Research - Biological Problems
Using our enhanced methods, we are studying the effect of sequence on folding, particularly for WW domains, and trying to extend simulation capabilities to larger molecules on the millisecond timescale. Of particular interest is the effect of flexibility on catalytic activity, the effect of phosphorylation and other post translational modifications in structure and dynamics, and the connection between correlated motions and phylogenetic co-evolution. We are collaborating with several experimental labs and theory groups in carrying out these studies.

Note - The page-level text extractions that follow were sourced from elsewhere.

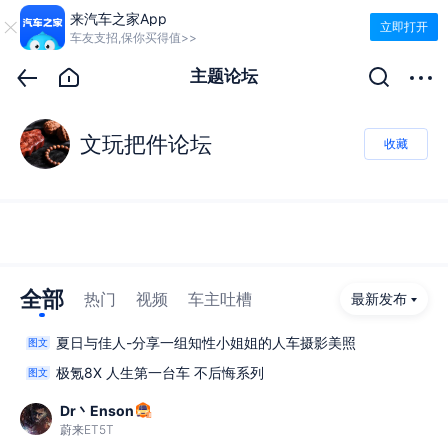
来汽车之家App
立即打开
车友支招,保你买得值>>
主题论坛
文玩把件论坛
收藏
全部
热门
视频
车主吐槽
最新发布
夏日与佳人-分享一组知性小姐姐的人车摄影美照
图文
极氪8X 人生第一台车 不后悔系列
图文
Dr丶Enson
蔚来ET5T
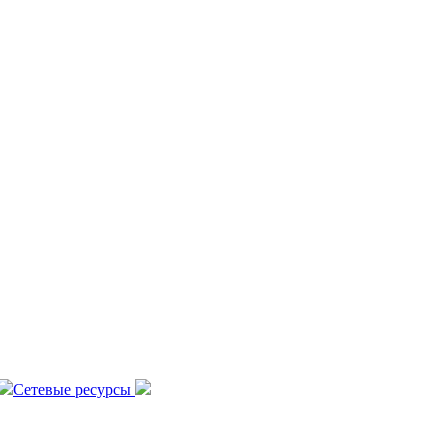
Сетевые ресурсы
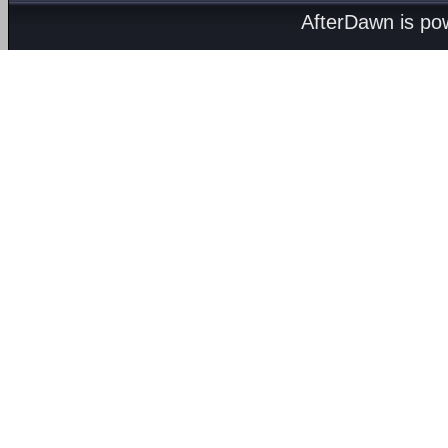
AfterDawn is p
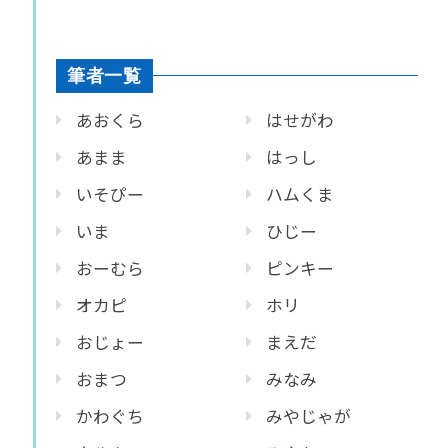
筆者一覧
あおくら
はせがわ
あまま
はっし
いそぴー
ハムくま
いま
ひじー
おーむら
ピンキー
オカピ
ホリ
おじょー
まえだ
おまつ
みなみ
かわぐち
みやじゃが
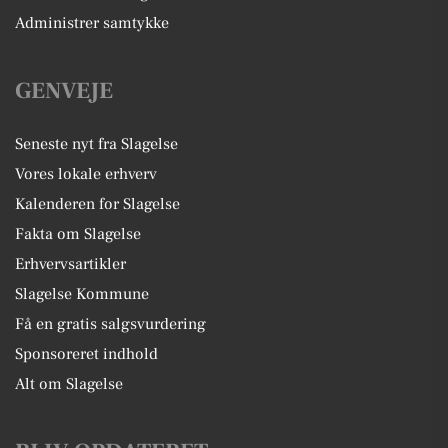
Administrer samtykke
GENVEJE
Seneste nyt fra Slagelse
Vores lokale erhverv
Kalenderen for Slagelse
Fakta om Slagelse
Erhvervsartikler
Slagelse Kommune
Få en gratis salgsvurdering
Sponsoreret indhold
Alt om Slagelse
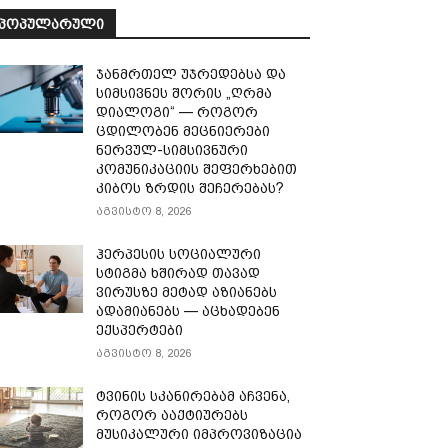
ᲞᲝᲞᲣᲚᲐᲠᲣᲚᲘ
ჯანმრთელ უჯრედებსა და
სიმსივნეს შორის „ღრმა
დიალოგი“ — როგორ
ცდილობენ მეცნიერები
ნერვულ-სიმსივნური
კომუნიკაციის შეფერხებით
კიბოს ზრდის შეჩერებას?
აგვისტო 8, 2026
ჰერპესის სოციალური
სტიგმა ხშირად თავად
ვირუსზე მეტად აზიანებს
ადამიანებს — აცხადებენ
ექსპერტები
აგვისტო 8, 2026
ტვინის სკანირებამ აჩვენა,
როგორ ააქტიურებს
მუსიკალური იმპროვიზაცია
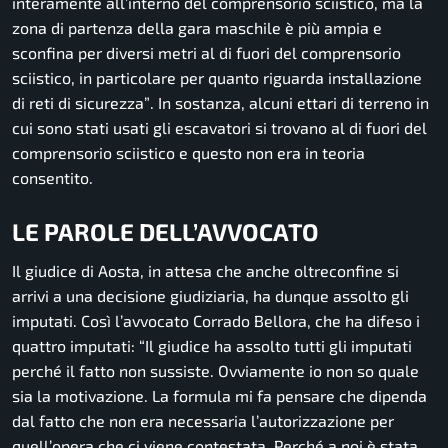
interamente all’interno del comprensorio sciistico, ma la
zona di partenza della gara maschile è più ampia e
sconfina per diversi metri al di fuori del comprensorio
sciistico, in particolare per quanto riguarda installazione
di reti di sicurezza”
. In sostanza, alcuni ettari di terreno in
cui sono stati usati gli escavatori si trovano al di fuori del
comprensorio sciistico e questo non era in teoria
consentito.
LE PAROLE DELL’AVVOCATO
Il giudice di Aosta, in attesa che anche oltreconfine si
arrivi a una decisione giudiziaria, ha dunque assolto gli
imputati. Così l’avvocato Corrado Bellora, che ha difeso i
quattro imputati:
“Il giudice ha assolto tutti gli imputati
perché il fatto non sussiste. Ovviamente io non so quale
sia la motivazione. La formula mi fa pensare che dipenda
dal fatto che non era necessaria l’autorizzazione per
quell’opera che ci viene contestata. Perché a noi è stata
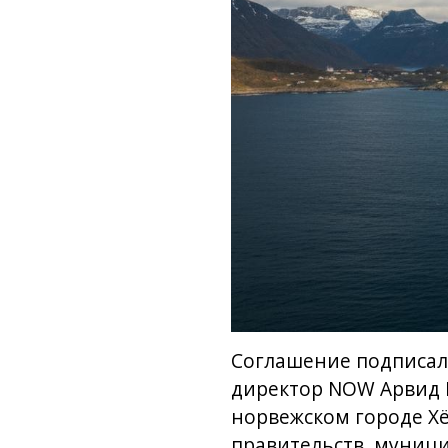
Соглашение подписал
директор NOW Арвид Н
норвежском городе Хё
правительств, муници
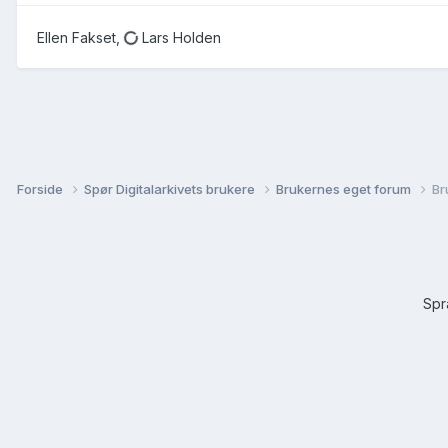
Ellen Fakset
Lars Holden
Forside
Spør Digitalarkivets brukere
Brukernes eget forum
Br
Sp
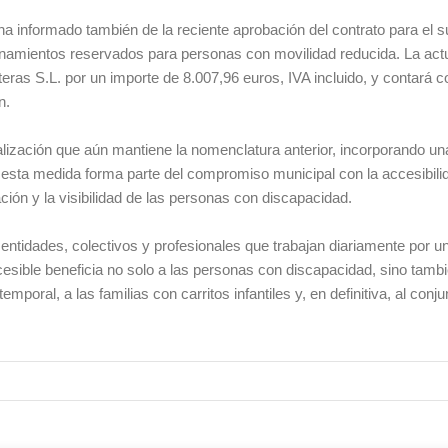
 ha informado también de la reciente aprobación del contrato para el s
ionamientos reservados para personas con movilidad reducida. La act
eras S.L. por un importe de 8.007,96 euros, IVA incluido, y contará c
n.
ñalización que aún mantiene la nomenclatura anterior, incorporando u
, esta medida forma parte del compromiso municipal con la accesibili
ación y la visibilidad de las personas con discapacidad.
 entidades, colectivos y profesionales que trabajan diariamente por u
esible beneficia no solo a las personas con discapacidad, sino tambi
oral, a las familias con carritos infantiles y, en definitiva, al conju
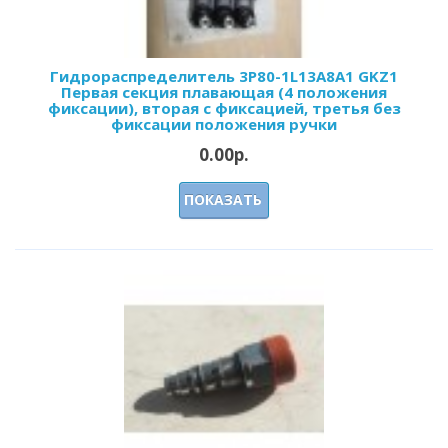
Гидрораспределитель 3Р80-1L13А8A1 GKZ1
Первая секция плавающая (4 положения
фиксации), вторая с фиксацией, третья без
фиксации положения ручки
0.00р.
ПОКАЗАТЬ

Nearly 40% of the world's population is threatened by malaria . Every year, malaria infects 350-500 million and kills nearly 1 million people, mostly children . Vector control via the usage of insecticides has proven to be an effective means of controlling and eliminating malaria in areas such as southern part of the United States during the early 20th century . Unfortunately, resistance to the currently-used insecticides is increasing among vectors such as mosquitoes, and very few alternative insecticides that are safe and inexpensive are available . Needless to say, the problem is dire. In an effort to combat malaria, our lab is working with Dr. Frank Collins, Dr. Cate Hill (Purdue), and Dr. Mary Ann McDowell in an interdisciplinary collaboration to design the next generation of safe, inexpensive insecticides using a novel combination of in situ and in silico methods. Only just beginning, we are currently using bioinformatics techniques to identify viable insecticide targets in the proteomes of mosquitoes and other vectors which our collaborators can then verify experimentally. In addition, we will be drawing on our experience in molecular dynamics to perform virtual screening against the identified viable targets and provide a mechanism for measuring the toxicity to humans of potential insecticide compounds. It is our desire to develop general methods that can also be used to develop safe and inexpensive pesticides for other organisms.

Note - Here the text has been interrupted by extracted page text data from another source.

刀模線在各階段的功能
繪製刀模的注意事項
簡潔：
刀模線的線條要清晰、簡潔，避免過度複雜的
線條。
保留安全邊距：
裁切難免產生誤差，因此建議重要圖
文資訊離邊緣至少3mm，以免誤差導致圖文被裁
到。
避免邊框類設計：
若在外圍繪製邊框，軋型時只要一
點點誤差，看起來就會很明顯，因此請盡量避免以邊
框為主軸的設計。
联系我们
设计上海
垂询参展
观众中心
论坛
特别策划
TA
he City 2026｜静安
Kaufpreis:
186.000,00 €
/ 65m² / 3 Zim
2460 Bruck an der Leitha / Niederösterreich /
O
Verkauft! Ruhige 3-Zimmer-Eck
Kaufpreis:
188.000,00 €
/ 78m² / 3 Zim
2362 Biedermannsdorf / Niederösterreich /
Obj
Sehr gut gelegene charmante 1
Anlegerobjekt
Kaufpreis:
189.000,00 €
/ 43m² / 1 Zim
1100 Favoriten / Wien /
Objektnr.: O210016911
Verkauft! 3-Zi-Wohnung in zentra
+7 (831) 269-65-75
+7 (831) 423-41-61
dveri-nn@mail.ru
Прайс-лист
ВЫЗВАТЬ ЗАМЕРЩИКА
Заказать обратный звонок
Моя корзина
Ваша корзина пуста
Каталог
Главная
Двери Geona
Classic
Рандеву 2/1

The goal of this work, done in collaboration with The Center for Rare and Neglected Diseases at Notre Dame, is to investigate interactions between the parasite and host. In particular, we are looking at the relationship that P. falciparum has with the the β2 Adrenergic G-protein-coupled receptor. Some type of interaction was shown in 2003 by Harrison et al.  but an understanding of this process has proved elusive so far. By building a simulation based model of the GPCR our goal is twofold: 1) better understand the host-parasite interaction and 2) gain deeper insight into the activation mechanism of GPCRs.

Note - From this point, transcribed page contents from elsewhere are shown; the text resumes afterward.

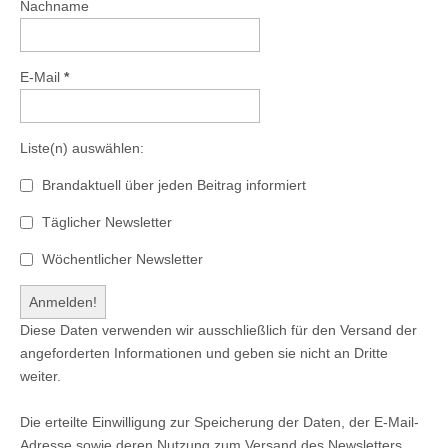
Nachname
E-Mail
*
Liste(n) auswählen:
Brandaktuell über jeden Beitrag informiert
Täglicher Newsletter
Wöchentlicher Newsletter
Diese Daten verwenden wir ausschließlich für den Versand der
angeforderten Informationen und geben sie nicht an Dritte
weiter.
Die erteilte Einwilligung zur Speicherung der Daten, der E-Mail-
Adresse sowie deren Nutzung zum Versand des Newsletters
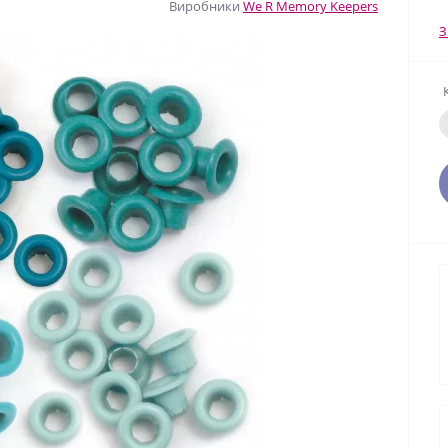
Виробники
We R Memory Keepers
З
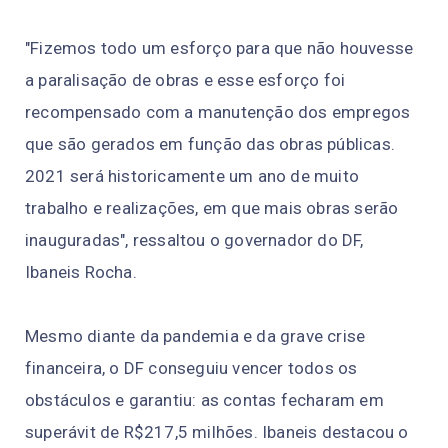
"Fizemos todo um esforço para que não houvesse
a paralisação de obras e esse esforço foi
recompensado com a manutenção dos empregos
que são gerados em função das obras públicas.
2021 será historicamente um ano de muito
trabalho e realizações, em que mais obras serão
inauguradas", ressaltou o governador do DF,
Ibaneis Rocha.
Mesmo diante da pandemia e da grave crise
financeira, o DF conseguiu vencer todos os
obstáculos e garantiu: as contas fecharam em
superávit de R$217,5 milhões. Ibaneis destacou o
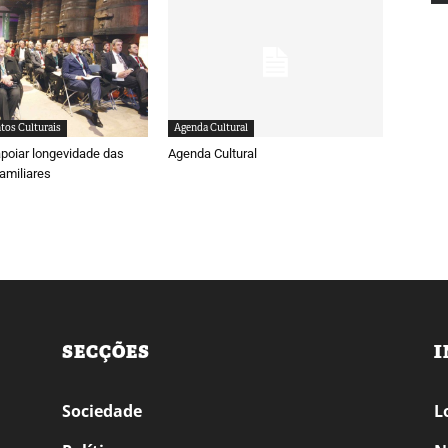
tos Culturais
Agenda Cultural
poiar longevidade das
Agenda Cultural
amiliares
SECÇÕES
I
Sociedade
L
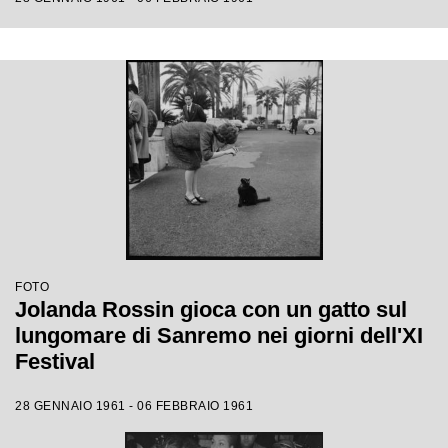
FOTO
Jolanda Rossin gioca con un gatto sul
lungomare di Sanremo nei giorni dell'XI
Festival
28 GENNAIO 1961 - 06 FEBBRAIO 1961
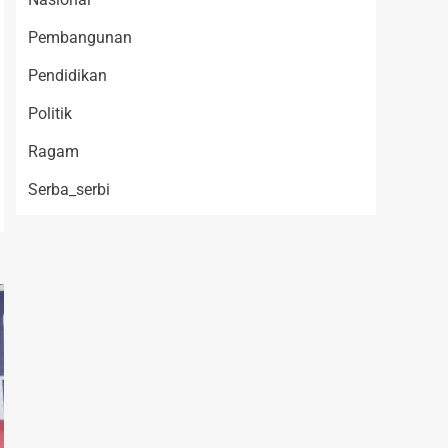
Pembangunan
Pendidikan
Politik
Ragam
Serba_serbi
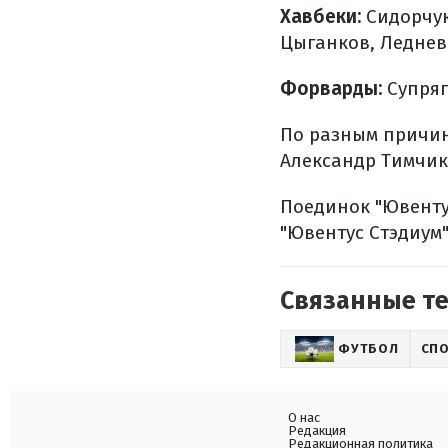
Хавбеки:
Сидорчук
Цыганков, Леднев
Форварды:
Супряг
По разным причин
Александр Тимчик
Поединок "Ювентус
"Ювентус Стэдиум"
Связанные т
ФУТБОЛ
СП
О нас
Редакция
Редакционная политика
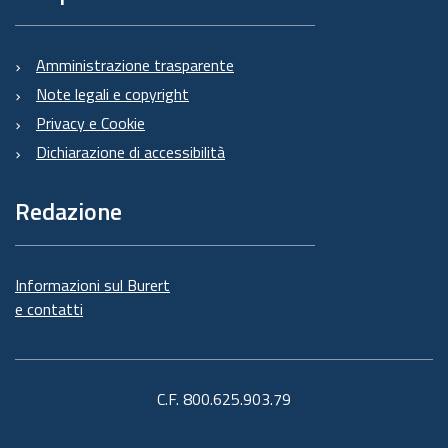
Amministrazione trasparente
Note legali e copyright
Privacy e Cookie
Dichiarazione di accessibilità
Redazione
Informazioni sul Burert
e contatti
C.F. 800.625.903.79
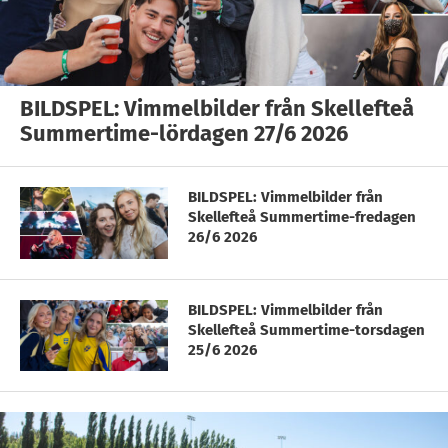
BILDSPEL: Vimmelbilder från Skellefteå
Summertime-lördagen 27/6 2026
BILDSPEL: Vimmelbilder från
Skellefteå Summertime-fredagen
26/6 2026
BILDSPEL: Vimmelbilder från
Skellefteå Summertime-torsdagen
25/6 2026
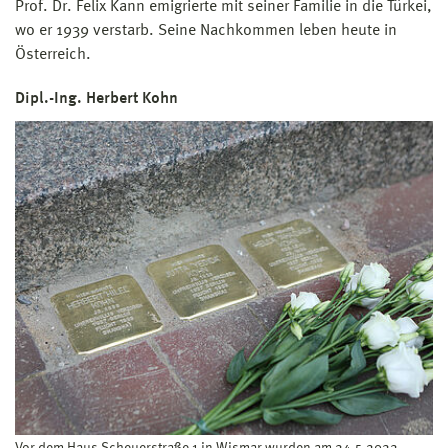
Prof. Dr. Felix Kann emigrierte mit seiner Familie in die Türkei,
wo er 1939 verstarb. Seine Nachkommen leben heute in
Österreich.
Dipl.-Ing. Herbert Kohn
Vor dem Haus Scheuerstraße 1 in Wismar wurden am 24.5.2022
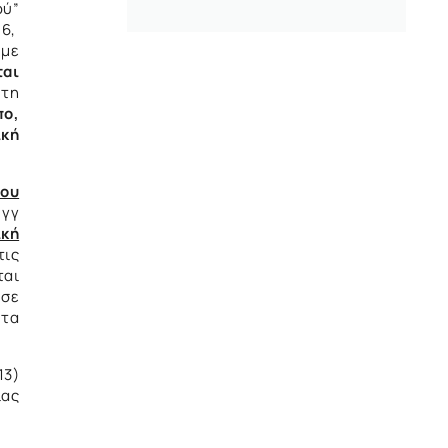
ού”
16,
 με
ται
τη
πο,
ική
μου
 γγ
ική
τις
ται
 σε
 τα
13)
ίας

Just as proteins are molecular machines, proteins are parts of inte racting networks that accomplish tasks such as responding to internal and external signals, perform metabolism, translation, and many other tasks in the cell. We combine different approaches to statistical inference of protein-protein interaction (PPI) networks, such as the use of error correction algorithms from information theory to clean experimental data and the use of weighted set cover algorithms to extract the most out of experimental data available. We combine these networks with biophysically-inspired models to study in greater details particular families of interactors of great biophysical interest, such as kinases and GPCR-G-proteins.